Why These Series Stay Hidden
Great books don't always find large audiences, and the reasons are often frustrating. Some of these series started as indie publications without major marketing budgets. Others got miscategorized — shelved as YA when they should be adult, or marketed as science fiction when they're clearly fantasy. Still others tackle unusual premises or non-European settings that mainstream publishers worried wouldn't find audiences.
The rise of social media book communities is slowly changing this dynamic. Series like The Winnowing Flameand The Daevabad Trilogy are finding new readers through BookTok and fantasy Twitter, proving that quality eventually finds its audience. But discovery remains hit-or-miss, dependent on algorithmic promotion and viral moments rather than systematic recognition of excellence.

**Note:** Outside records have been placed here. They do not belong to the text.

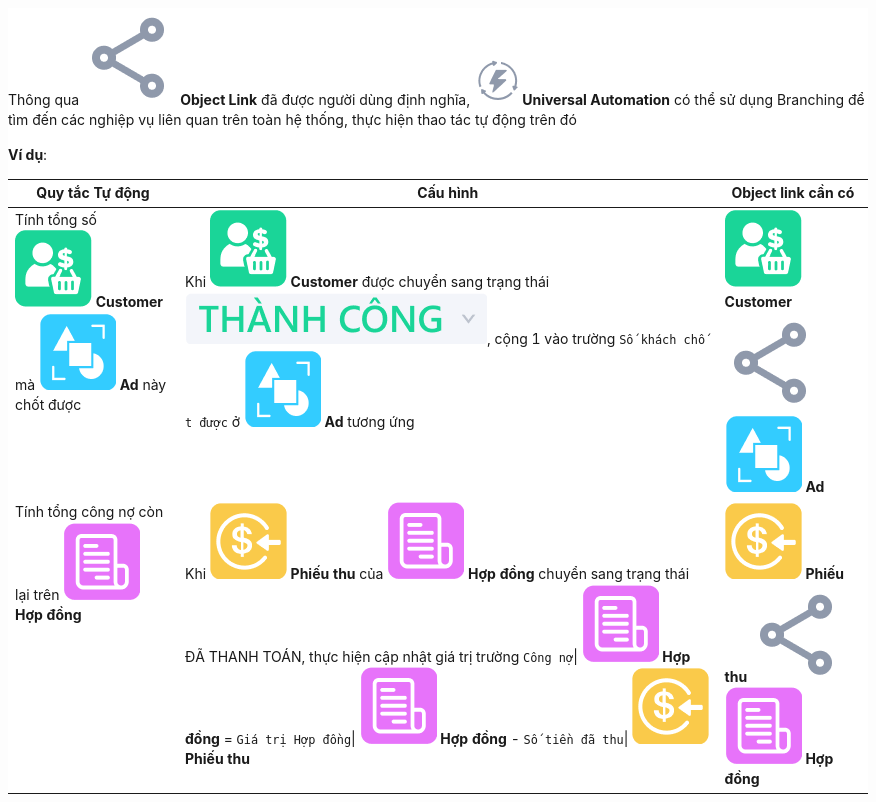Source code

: Thông qua <img src="../../.gitbook/assets/image (546).png" alt="" data-size="line">**Object Link** đã được người dùng định nghĩa, <img src="../../.gitbook/assets/image (512).png" alt="" data-size="line">**Universal Automation** có thể sử dụng Branching để tìm đến các nghiệp vụ liên quan trên toàn hệ thống, thực hiện thao tác tự động trên đó

**Ví dụ**:&#x20;

| Quy tắc Tự động                                                                                                                                                                                          | Cấu hình                                                                                                                                                                                                                                                                                                                                                                                                                                                                                                                                                                                        | Object link cần có                                                                                                                                                                                                                                        |
| -------------------------------------------------------------------------------------------------------------------------------------------------------------------------------------------------------- | ----------------------------------------------------------------------------------------------------------------------------------------------------------------------------------------------------------------------------------------------------------------------------------------------------------------------------------------------------------------------------------------------------------------------------------------------------------------------------------------------------------------------------------------------------------------------------------------------- | --------------------------------------------------------------------------------------------------------------------------------------------------------------------------------------------------------------------------------------------------------- |
| Tính tổng số  <img src="../../.gitbook/assets/image (521).png" alt="" data-size="line"> **Customer** mà   <img src="../../.gitbook/assets/image (517).png" alt="" data-size="line"> **Ad** này chốt được | Khi   <img src="../../.gitbook/assets/image (521).png" alt="" data-size="line"> **Customer** được chuyển sang trạng thái  <img src="../../.gitbook/assets/image (518).png" alt="" data-size="line">, cộng 1 vào trường `Số khách chốt được` ở   <img src="../../.gitbook/assets/image (517).png" alt="" data-size="line"> **Ad** tương ứng                                                                                                                                                                                                                                                      |  <img src="../../.gitbook/assets/image (521).png" alt="" data-size="line"> **Customer** <img src="../../.gitbook/assets/image (546).png" alt="" data-size="line"> <img src="../../.gitbook/assets/image (517).png" alt="" data-size="line"> **Ad**        |
| Tính tổng công nợ còn lại trên  <img src="../../.gitbook/assets/image (520).png" alt="" data-size="line"> **Hợp đồng**                                                                                   | Khi  <img src="../../.gitbook/assets/image (547).png" alt="" data-size="line"> **Phiếu thu** của  <img src="../../.gitbook/assets/image (520).png" alt="" data-size="line"> **Hợp đồng** chuyển sang trạng thái ĐÃ THANH TOÁN, thực hiện cập nhật giá trị trường `Công nợ`\|  <img src="../../.gitbook/assets/image (520).png" alt="" data-size="line"> **Hợp đồng** = `Giá trị Hợp đồng`\| <img src="../../.gitbook/assets/image (520).png" alt="" data-size="line"> **Hợp đồng** - `Số tiền đã thu`\| <img src="../../.gitbook/assets/image (547).png" alt="" data-size="line"> **Phiếu thu** |  <img src="../../.gitbook/assets/image (547).png" alt="" data-size="line"> **Phiếu thu** <img src="../../.gitbook/assets/image (546).png" alt="" data-size="line"> <img src="../../.gitbook/assets/image (520).png" alt="" data-size="line"> **Hợp đồng** |


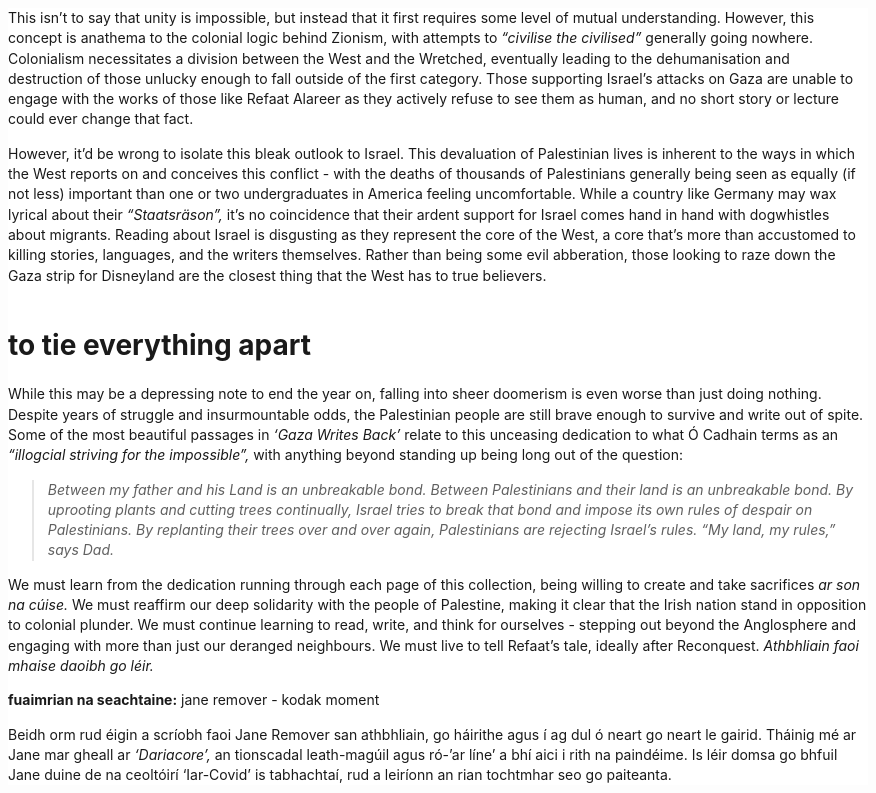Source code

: This isn’t to say that unity is impossible, but instead that it first requires some level of mutual understanding. However, this concept is anathema to the colonial logic behind Zionism, with attempts to *“civilise the civilised”* generally going nowhere. Colonialism necessitates a division between the West and the Wretched, eventually leading to the dehumanisation and destruction of those unlucky enough to fall outside of the first category. Those supporting Israel’s attacks on Gaza are unable to engage with the works of those like Refaat Alareer as they actively refuse to see them as human, and no short story or lecture could ever change that fact. 

However, it’d be wrong to isolate this bleak outlook to Israel. This devaluation of Palestinian lives is inherent to the ways in which the West reports on and conceives this conflict - with the deaths of thousands of Palestinians generally being seen as equally (if not less) important than one or two undergraduates in America feeling uncomfortable. While a country like Germany may wax lyrical about their *“Staatsräson”,* it’s no coincidence that their ardent support for Israel comes hand in hand with dogwhistles about migrants. Reading about Israel is disgusting as they represent the core of the West, a core that’s more than accustomed to killing stories, languages, and the writers themselves. Rather than being some evil abberation, those looking to raze down the Gaza strip for Disneyland are the closest thing that the West has to true believers. 

# to tie everything apart

While this may be a depressing note to end the year on, falling into sheer doomerism is even worse than just doing nothing. Despite years of struggle and insurmountable odds, the Palestinian people are still brave enough to survive and write out of spite. Some of the most beautiful passages in *‘Gaza Writes Back’* relate to this unceasing dedication to what Ó Cadhain terms as an *“illogcial striving for the impossible”,* with anything beyond standing up being long out of the question:

> *Between my father and his Land is an unbreakable bond. Between Palestinians and their land is an unbreakable bond. By uprooting plants and cutting trees continually, Israel tries to break that bond and impose its own rules of despair on Palestinians. By replanting their trees over and over again, Palestinians are rejecting Israel’s rules. “My land, my rules,” says Dad.*
> 

We must learn from the dedication running through each page of this collection, being willing to create and take sacrifices *ar son na cúise.* We must reaffirm our deep solidarity with the people of Palestine, making it clear that the Irish nation stand in opposition to colonial plunder. We must continue learning to read, write, and think for ourselves - stepping out beyond the Anglosphere and engaging with more than just our deranged neighbours. We must live to tell Refaat’s tale, ideally after Reconquest. *Athbhliain faoi mhaise daoibh go léir.*

**fuaimrian na seachtaine:** jane remover - kodak moment

Beidh orm rud éigin a scríobh faoi Jane Remover san athbhliain, go háirithe agus í ag dul ó neart go neart le gairid. Tháinig mé ar Jane mar gheall ar *‘Dariacore’,* an tionscadal leath-magúil agus ró-’ar líne’ a bhí aici i rith na paindéime. Is léir domsa go bhfuil Jane duine de na ceoltóirí ‘Iar-Covid’ is tabhachtaí, rud a leiríonn an rian tochtmhar seo go paiteanta.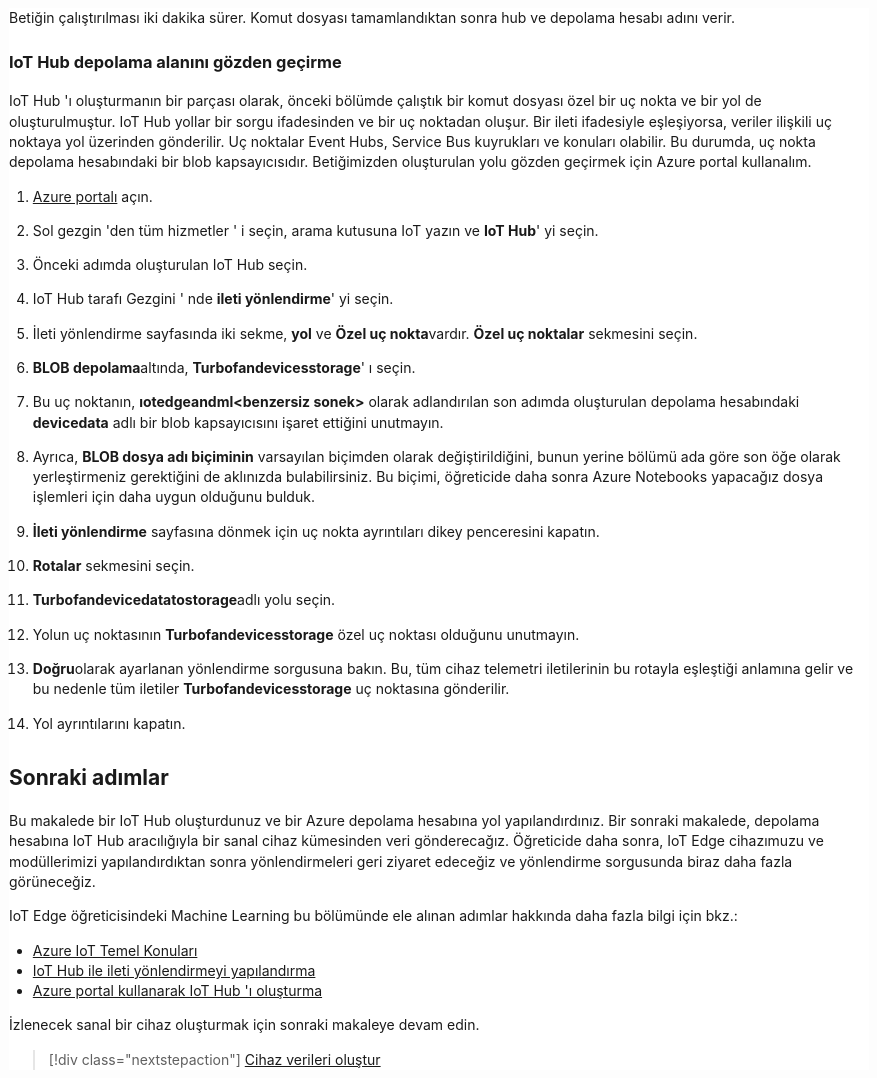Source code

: Betiğin çalıştırılması iki dakika sürer. Komut dosyası tamamlandıktan sonra hub ve depolama hesabı adını verir.

### <a name="review-route-to-storage-in-iot-hub"></a>IoT Hub depolama alanını gözden geçirme

IoT Hub 'ı oluşturmanın bir parçası olarak, önceki bölümde çalıştık bir komut dosyası özel bir uç nokta ve bir yol de oluşturulmuştur. IoT Hub yollar bir sorgu ifadesinden ve bir uç noktadan oluşur. Bir ileti ifadesiyle eşleşiyorsa, veriler ilişkili uç noktaya yol üzerinden gönderilir. Uç noktalar Event Hubs, Service Bus kuyrukları ve konuları olabilir. Bu durumda, uç nokta depolama hesabındaki bir blob kapsayıcısıdır. Betiğimizden oluşturulan yolu gözden geçirmek için Azure portal kullanalım.

1. [Azure portalı](https://portal.azure.com) açın.

1. Sol gezgin 'den tüm hizmetler ' i seçin, arama kutusuna IoT yazın ve **IoT Hub**' yi seçin.

1. Önceki adımda oluşturulan IoT Hub seçin.

1. IoT Hub tarafı Gezgini ' nde **ileti yönlendirme**' yi seçin.

1. İleti yönlendirme sayfasında iki sekme, **yol** ve **Özel uç nokta**vardır. **Özel uç noktalar** sekmesini seçin.

1. **BLOB depolama**altında, **Turbofandevicesstorage**' ı seçin.

1. Bu uç noktanın, **ıotedgeandml\<benzersiz sonek\>** olarak adlandırılan son adımda oluşturulan depolama hesabındaki **devicedata** adlı bir blob kapsayıcısını işaret ettiğini unutmayın.

1. Ayrıca, **BLOB dosya adı biçiminin** varsayılan biçimden olarak değiştirildiğini, bunun yerine bölümü ada göre son öğe olarak yerleştirmeniz gerektiğini de aklınızda bulabilirsiniz. Bu biçimi, öğreticide daha sonra Azure Notebooks yapacağız dosya işlemleri için daha uygun olduğunu bulduk.

1. **İleti yönlendirme** sayfasına dönmek için uç nokta ayrıntıları dikey penceresini kapatın.

1. **Rotalar** sekmesini seçin.

1. **Turbofandevicedatatostorage**adlı yolu seçin.

1. Yolun uç noktasının **Turbofandevicesstorage** özel uç noktası olduğunu unutmayın.

1. **Doğru**olarak ayarlanan yönlendirme sorgusuna bakın. Bu, tüm cihaz telemetri iletilerinin bu rotayla eşleştiği anlamına gelir ve bu nedenle tüm iletiler **Turbofandevicesstorage** uç noktasına gönderilir.

1. Yol ayrıntılarını kapatın.

## <a name="next-steps"></a>Sonraki adımlar

Bu makalede bir IoT Hub oluşturdunuz ve bir Azure depolama hesabına yol yapılandırdınız. Bir sonraki makalede, depolama hesabına IoT Hub aracılığıyla bir sanal cihaz kümesinden veri gönderecağız. Öğreticide daha sonra, IoT Edge cihazımuzu ve modüllerimizi yapılandırdıktan sonra yönlendirmeleri geri ziyaret edeceğiz ve yönlendirme sorgusunda biraz daha fazla görüneceğiz.

IoT Edge öğreticisindeki Machine Learning bu bölümünde ele alınan adımlar hakkında daha fazla bilgi için bkz.:

* [Azure IoT Temel Konuları](https://docs.microsoft.com/azure/iot-fundamentals/)
* [IoT Hub ile ileti yönlendirmeyi yapılandırma](../iot-hub/tutorial-routing.md)
* [Azure portal kullanarak IoT Hub 'ı oluşturma](../iot-hub/iot-hub-create-through-portal.md)

İzlenecek sanal bir cihaz oluşturmak için sonraki makaleye devam edin.

> [!div class="nextstepaction"]
> [Cihaz verileri oluştur](tutorial-machine-learning-edge-03-generate-data.md)

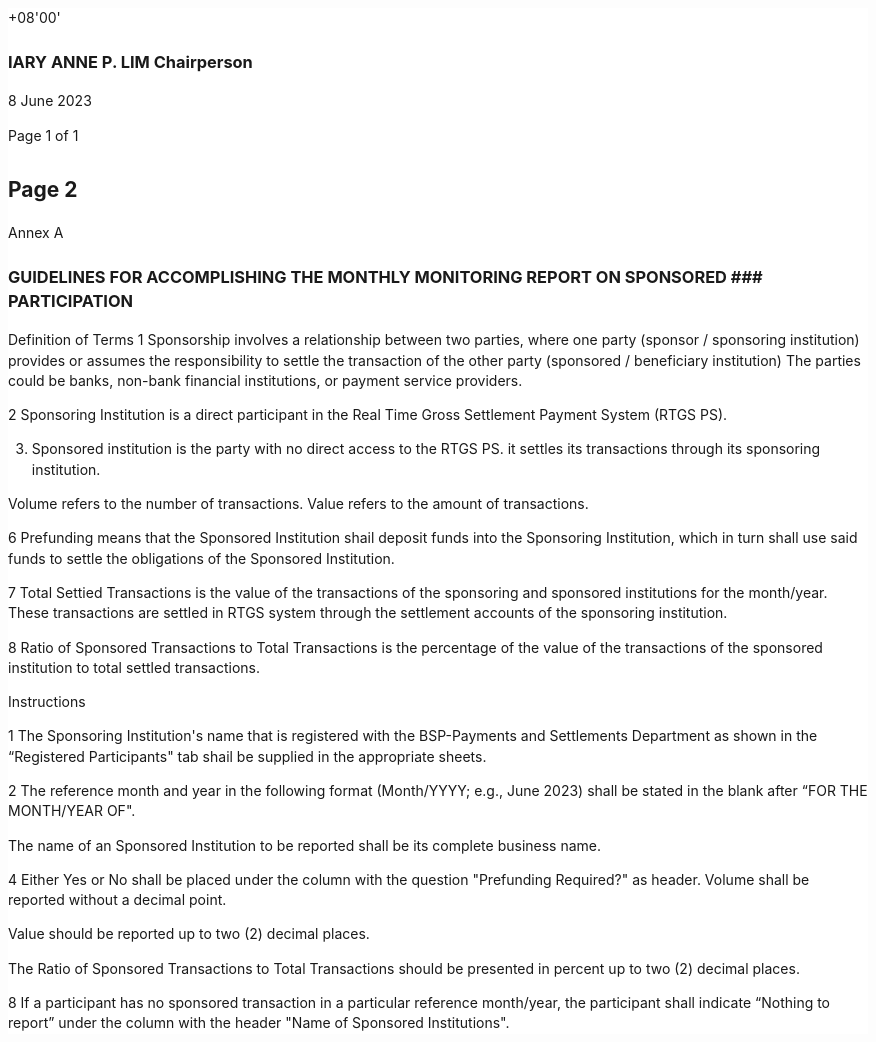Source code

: +08'00'

### IARY ANNE P. LIM Chairperson

8 June 2023

Page 1 of 1

## Page 2

Annex A

### GUIDELINES FOR ACCOMPLISHING THE MONTHLY MONITORING REPORT ON SPONSORED ### PARTICIPATION

Definition of Terms 1 Sponsorship involves a relationship between two parties, where one party (sponsor / sponsoring institution) provides or assumes the responsibility to settle the transaction of the other party (sponsored / beneficiary institution) The parties could be banks, non-bank financial institutions, or payment service providers.

2 Sponsoring Institution is a direct participant in the Real Time Gross Settlement Payment System (RTGS PS).

3. Sponsored institution is the party with no direct access to the RTGS PS. it settles its transactions through its sponsoring institution.

Volume refers to the number of transactions. Value refers to the amount of transactions.

6 Prefunding means that the Sponsored Institution shail deposit funds into the Sponsoring Institution, which in turn shall use said funds to settle the obligations of the Sponsored Institution.

7 Total Settied Transactions is the value of the transactions of the sponsoring and sponsored institutions for the month/year. These transactions are settled in RTGS system through the settlement accounts of the sponsoring institution.

8 Ratio of Sponsored Transactions to Total Transactions is the percentage of the value of the transactions of the sponsored institution to total settled transactions.

Instructions

1 The Sponsoring Institution's name that is registered with the BSP-Payments and Settlements Department as shown in the “Registered Participants" tab shail be supplied in the appropriate sheets.

2 The reference month and year in the following format (Month/YYYY; e.g., June 2023) shall be stated in the blank after “FOR THE MONTH/YEAR OF".

The name of an Sponsored Institution to be reported shall be its complete business name.

4 Either Yes or No shall be placed under the column with the question "Prefunding Required?" as header. Volume shall be reported without a decimal point.

Value should be reported up to two (2) decimal places.

The Ratio of Sponsored Transactions to Total Transactions should be presented in percent up to two (2) decimal places.

8 If a participant has no sponsored transaction in a particular reference month/year, the participant shall indicate “Nothing to report” under the column with the header "Name of Sponsored Institutions".
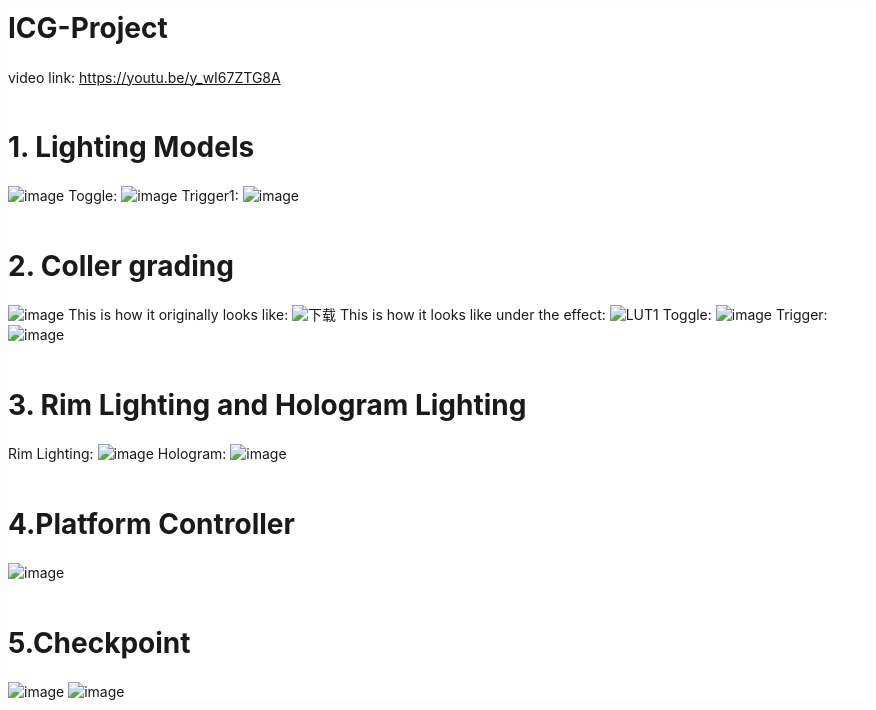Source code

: # ICG-Project
video link: https://youtu.be/y_wI67ZTG8A
# 1. Lighting Models
<img width="1010" height="958" alt="image" src="https://github.com/user-attachments/assets/b4a3d2a3-4b4a-40ba-95a8-5a21ccf434ea" />
Toggle:
<img width="1201" height="613" alt="image" src="https://github.com/user-attachments/assets/50373a6d-3b49-4477-a29c-c48acfc45dca" />
Trigger1:
<img width="1176" height="960" alt="image" src="https://github.com/user-attachments/assets/dbc9ed6b-ac5c-46d8-afb5-ed3d83f446f2" />

# 2. Coller grading
<img width="1118" height="511" alt="image" src="https://github.com/user-attachments/assets/477eaee5-da6a-47d5-aecb-abfc976468ee" />
This is how it originally looks like:
<img width="1622" height="933" alt="下载" src="https://github.com/user-attachments/assets/470b73b9-d1b8-456e-8e8b-5079c0e99605" />
This is how it looks like under the effect:
<img width="1622" height="933" alt="LUT1" src="https://github.com/user-attachments/assets/4b9cae4e-0f3b-4c84-bb92-2e0eeb38de01" />
Toggle:
<img width="808" height="876" alt="image" src="https://github.com/user-attachments/assets/de7454eb-be76-4ce4-9ebd-6098bc67aea6" />
Trigger:
<img width="527" height="794" alt="image" src="https://github.com/user-attachments/assets/7e7e7861-3811-4e68-8f2e-e7d4f01f0c9a" />

# 3. Rim Lighting and Hologram Lighting
Rim Lighting:
<img width="940" height="328" alt="image" src="https://github.com/user-attachments/assets/a4ff1e95-df51-41c3-b928-178975e2f5b9" />
Hologram:
<img width="896" height="754" alt="image" src="https://github.com/user-attachments/assets/7e49157a-53d1-4bbf-98e4-91bfc015f8ce" />

# 4.Platform Controller
<img width="862" height="620" alt="image" src="https://github.com/user-attachments/assets/76c38968-bb25-480a-9e13-2f3a3673c181" />

# 5.Checkpoint
<img width="1254" height="458" alt="image" src="https://github.com/user-attachments/assets/e0abd409-48ce-4d62-8af4-9591d2c7fb3c" />
<img width="815" height="316" alt="image" src="https://github.com/user-attachments/assets/de38ccfe-ea33-4865-8470-090cc32862a0" />
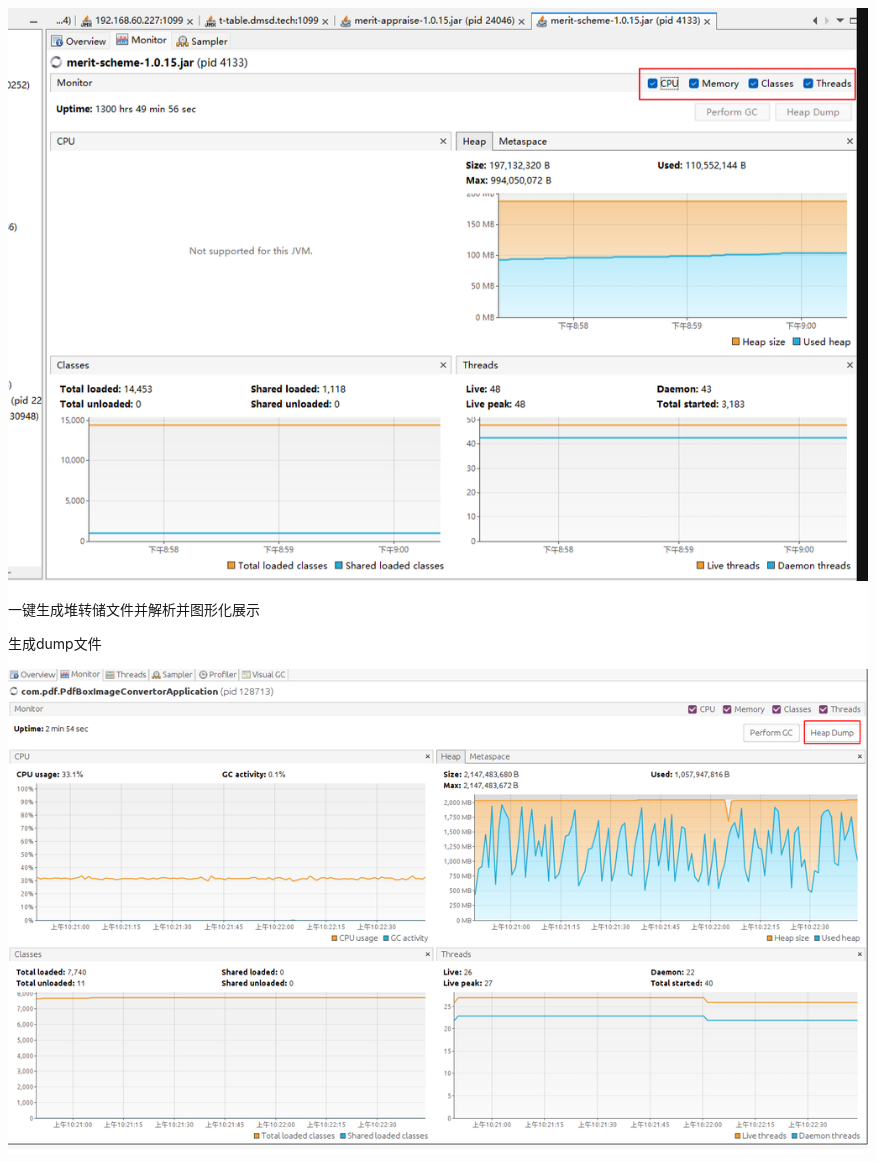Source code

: ![](../images/2024/09/20240930100125.png)

一键生成堆转储文件并解析并图形化展示

生成dump文件

![](../images/2024/09/20240930102257.png)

Independent fantasy authors like Eva Noir prove that some of the genre's most innovative work happens outside traditional publishing entirely. The Kingdom of Valdrath series demonstrates what's possible when authors have complete creative control and aren't constrained by market expectations or editorial committees focused on commercial viability over artistic vision.
Why You Should Read Them
These underrated series offer something you can't get from mainstream fantasy: genuine surprise. When you pick up the latest Sanderson or Martin, you know roughly what to expect. These authors had to earn their audiences one reader at a time, which means they couldn't rely on formula or brand recognition. They had to be genuinely innovative, emotionally honest, and willing to take risks.
They also represent the genre's future. Fantasy is becoming more diverse in every sense — more international authors, more varied cultural perspectives, more experimental approaches to traditional elements like magic systems and political intrigue. Reading these series now means getting in early on the authors who will define fantasy's next decade.
Most importantly, they remind us why we fell in love with fantasy in the first place: the sense of discovery, the feeling that anything might be possible, the joy of finding something truly special that most people haven't discovered yet. In an era of book influencers and algorithm-driven recommendations, these hidden gems prove that the best reading experiences still come from following your curiosity wherever it leads.